Как-то во время обеда старый заведующий производством не выдержал, тряхнул седой гривой.
— Да, — сказал он. — Вы не Янсен. Шлеп у вас большой, а тяги мало! — Старик поднялся и, не спросив у старшего разрешения выйти, гулко хлопнул дверью.
Синельников побагровел, точно его обдали кипятком, вскинулся было, но сдержал свой порыв. Уронив ложку, долго сидел, ни на кого не глядя, потом буркнул: «Приятного аппетита!» И ушел.
Казалось, он переменится после этого. Ничуть не бывало. До конца дня Синельникова не слышали, а со следующего утра он принялся за свое.

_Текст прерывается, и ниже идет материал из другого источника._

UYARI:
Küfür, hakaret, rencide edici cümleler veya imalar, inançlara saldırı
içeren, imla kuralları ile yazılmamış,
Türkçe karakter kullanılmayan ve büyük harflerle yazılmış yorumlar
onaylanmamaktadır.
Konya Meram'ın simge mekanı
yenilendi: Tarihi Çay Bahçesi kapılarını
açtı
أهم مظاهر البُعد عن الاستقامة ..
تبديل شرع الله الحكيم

Целую неделю над Алеутскими островами кружил тяжелый влажный ветер. В океане разгулялась такая волна, что о промысле нечего было и думать. Траулеры тянулись на север, во льды. Они миновали, не останавливаясь, огромные ледовые поля, которые лопались, крошились в куски, скрежетали по бортам судов, точно под ними кипела вода. А в разводьях, в трещинах она и впрямь клокотала: черная и страшная. Надо было забираться дальше, дальше, где у океана не хватало сил взломать ледяной панцирь полуметровой толщины. «Чукотка» и остальные плавбазы проделали разводья, и по ним, как по каналам, измученные штормом траулеры тихо вошли в ледовые белые пространства.

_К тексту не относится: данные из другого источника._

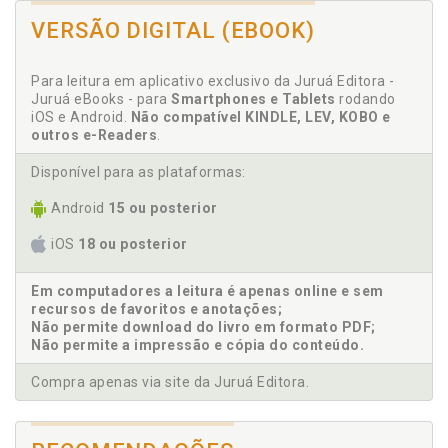
d) Mercado Común del Sur - MERCOSUR, p. 67
VERSÃO DIGITAL (EBOOK)
e) Acuerdo UE-MERCOSUR, p. 75
4 ESTRUCTURA ORGÁNICA DE LA UNIÓN EUROPEA Y DEL
Para leitura em aplicativo exclusivo da Juruá Editora -
MERCOSUR, p. 81
Juruá eBooks - para
Smartphones e Tablets
rodando
4.1 PARLAMENTO EUROPEO Y PARLAMENTO DEL
iOS e Android.
Não compatível KINDLE, LEV, KOBO e
MERCOSUR (PARLASUR), p. 82
outros e-Readers
.
a) Parlamento Europeo, p. 82
b) Parlamento del MERCOSUR - PARLASUR, p. 84
Disponível para as plataformas:
4.2 CONSEJO EUROPEO Y CUMBRE DEL MERCOSUR, p. 88
Android
15 ou posterior
a) Consejo Europeo, p. 88
b) Cumbre del MERCOSUR, p. 90
iOS
18 ou posterior
4.3 CONSEJO DE LA UNIÓN EUROPEA Y CONSEJO DEL
MERCADO COMÚN, p. 91
Em computadores a leitura é apenas online e sem
a) Consejo de la Unión Europea, p. 91
recursos de favoritos e anotações;
Não permite download do livro em formato PDF;
b) Consejo del Mercado Común, p. 95
Não permite a impressão e cópia do conteúdo.
4.4 COMISIÓN EUROPEA Y GRUPO MERCADO COMÚN, p.
96
Compra apenas via site da Juruá Editora.
a) Comisión Europea, p. 96
b) Grupo Mercado Común, p. 99
4.5 COMITÉ ECONÓMICO Y SOCIAL EUROPEO Y FORO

Потянулись утомительные дни отдыха. Заскучал даже Палагин.
Окунь, какой имелся на борту, был заморожен. Сварена туковая мука. Парни, работавшие на нижних палубах по двенадцать часов в сутки и не имевшие времени побриться, почитать книжку, теперь тяжело отсыпались.
Над огромным ледовым миром летел серый колючий снег — сутки, вторые, третьи… Но все на свете имеет начало и конец. Поступила команда выходить изо льда.
«Капитанские часы» теперь слушали вполуха — ничего интересного не предвиделось.